LÜTFÜ TÜRKKAN (Kocaeli) - Sayın Başkan, değerli milletvekilleri; bugün mübarek üç ayların başlangıcını idrak ediyoruz. İlahî esintilerin kalpleri okşadığı, bir anın bir asra bedel olduğu bu aylarda dualarda birleşmek dileğiyle bütün milletimizin üç aylarını tebrik ediyorum, mübarek olsun.

Mecliste 21'inci Dönem Milliyetçi Hareket Partisi Çankırı Milletvekili olarak görev yapan İrfan Keleş ağabey hastalığına karşı uzun süredir verdiği mücadelede yenik düştü, Hakk'ın rahmetine kavuştu. Bugün Meclisteki törende onu ahiret yolculuğuna uğurladık. Muhterem İrfan Keleş ağabeye rahmet; ailesine, yakınlarına, Milliyetçi Hareket Partisine başsağlığı diliyorum.
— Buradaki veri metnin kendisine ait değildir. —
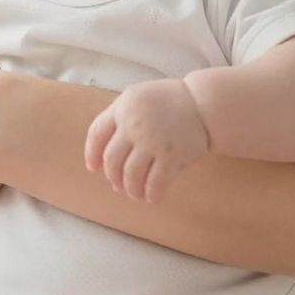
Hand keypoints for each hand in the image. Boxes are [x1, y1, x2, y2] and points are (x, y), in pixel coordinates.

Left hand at [83, 78, 210, 201]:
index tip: (93, 168)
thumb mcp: (138, 97)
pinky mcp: (172, 156)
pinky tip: (153, 197)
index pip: (96, 134)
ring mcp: (153, 141)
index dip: (92, 154)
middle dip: (113, 177)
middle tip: (118, 185)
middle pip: (112, 160)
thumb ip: (121, 117)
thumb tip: (103, 154)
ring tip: (136, 193)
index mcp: (123, 107)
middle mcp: (134, 125)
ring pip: (131, 176)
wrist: (203, 103)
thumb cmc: (170, 101)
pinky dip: (151, 194)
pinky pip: (155, 183)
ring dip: (131, 189)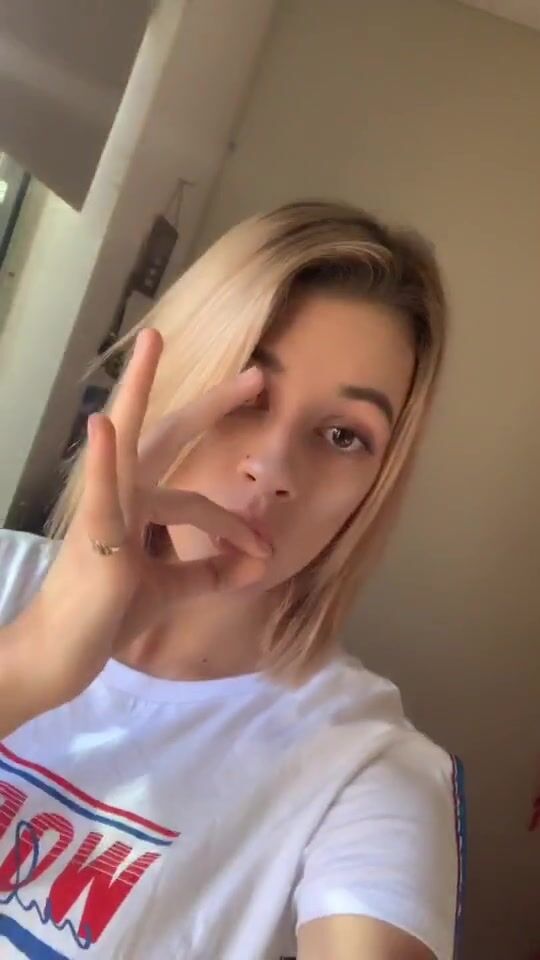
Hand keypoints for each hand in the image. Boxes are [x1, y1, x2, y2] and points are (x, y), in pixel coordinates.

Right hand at [13, 329, 269, 711]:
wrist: (62, 653)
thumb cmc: (107, 616)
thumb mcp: (170, 589)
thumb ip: (210, 571)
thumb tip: (258, 562)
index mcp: (138, 505)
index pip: (197, 496)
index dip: (236, 525)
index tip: (265, 552)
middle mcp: (120, 495)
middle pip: (167, 436)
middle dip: (211, 404)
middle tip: (257, 374)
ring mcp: (104, 509)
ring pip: (132, 445)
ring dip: (142, 390)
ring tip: (153, 342)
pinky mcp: (94, 536)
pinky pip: (101, 494)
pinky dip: (105, 460)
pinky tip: (105, 423)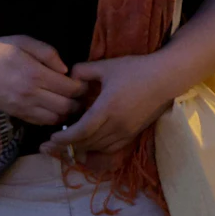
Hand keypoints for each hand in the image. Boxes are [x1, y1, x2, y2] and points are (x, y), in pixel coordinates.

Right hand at [0, 35, 87, 125]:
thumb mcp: (23, 41)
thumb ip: (48, 53)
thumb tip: (65, 70)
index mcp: (35, 74)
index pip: (69, 88)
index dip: (82, 87)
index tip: (85, 82)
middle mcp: (30, 94)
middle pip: (65, 107)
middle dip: (77, 102)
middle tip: (80, 95)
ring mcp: (21, 107)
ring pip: (54, 119)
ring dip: (65, 112)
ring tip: (68, 102)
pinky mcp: (14, 114)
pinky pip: (39, 123)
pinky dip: (51, 118)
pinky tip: (53, 108)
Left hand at [42, 53, 181, 159]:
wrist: (166, 77)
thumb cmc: (137, 70)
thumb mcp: (108, 66)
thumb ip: (85, 70)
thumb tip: (69, 76)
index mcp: (107, 108)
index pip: (80, 131)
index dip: (63, 138)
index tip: (50, 138)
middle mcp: (116, 124)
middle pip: (86, 143)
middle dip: (66, 147)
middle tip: (49, 147)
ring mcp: (126, 131)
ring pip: (97, 148)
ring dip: (80, 148)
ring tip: (66, 145)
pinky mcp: (133, 133)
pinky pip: (110, 148)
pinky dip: (96, 149)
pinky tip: (89, 144)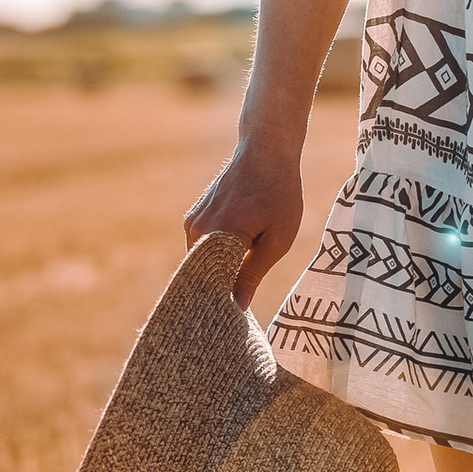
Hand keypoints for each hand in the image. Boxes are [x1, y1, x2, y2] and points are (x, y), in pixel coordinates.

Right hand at [183, 135, 305, 308]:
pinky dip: (219, 255)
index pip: (211, 286)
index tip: (236, 321)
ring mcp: (192, 222)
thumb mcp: (277, 239)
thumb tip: (237, 308)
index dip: (223, 305)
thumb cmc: (279, 193)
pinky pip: (204, 248)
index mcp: (217, 236)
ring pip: (203, 263)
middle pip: (203, 276)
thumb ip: (253, 274)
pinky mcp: (195, 217)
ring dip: (221, 271)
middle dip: (221, 290)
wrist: (266, 150)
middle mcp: (196, 231)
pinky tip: (240, 253)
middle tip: (244, 305)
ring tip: (244, 277)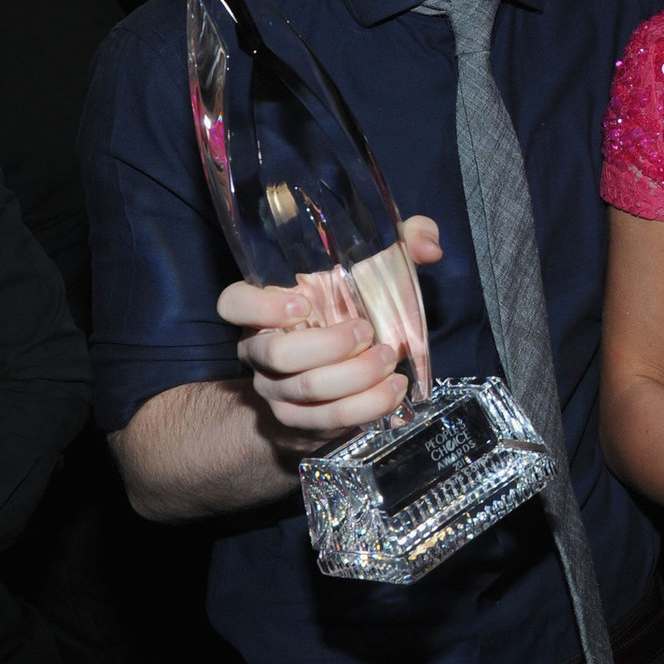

Cumhurbaşkanı Sayın Recep Tayyip Erdoğan, cuma günü yaptığı açıklamada İdlib'de yaşananlar için "savaş" dedi. Türkiye Büyük Millet Meclisinin Mehmetçik için izin verdiği yurt dışı görev tezkeresinin hiçbir yerinde Türkiye'nin savaşa girdiği yazmıyor. Anayasa'ya göre savaş kararı yetkisine sahip olan Meclisin bile haberinin olmadığı bir savaş olduğunu anlıyoruz bu açıklamadan. Madem Sayın Cumhurbaşkanı "savaş" dedi, o zaman şu soruyu sormamız gerekiyor: "Bu savaş kime karşı arkadaşlar?" İktidara bakarsak askerimiz İdlib'de Esad rejimine karşı savaşıyor. Kim bu Esad rejimi? Birleşmiş Milletlerin Suriye'de resmen tanıdığı bir yönetim. Hadi AK PARTİ Hükûmeti Esad yönetimini tanımıyor, peki, İdlib'de Mehmetçik'in içinde bulunduğu tanklara havadan saldırı yapıp şehit vermemize neden olan Rus uçaklarını nereye koyuyorsunuz bu savaşta? Bir yere koymadığınız gibi Moskova'ya, bizzat hava saldırısını yapan Rusya'ya heyet gönderdiniz. Bir daha soruyoruz: Bu savaşta kim kiminle savaşıyor? Bu savaş kimin savaşı?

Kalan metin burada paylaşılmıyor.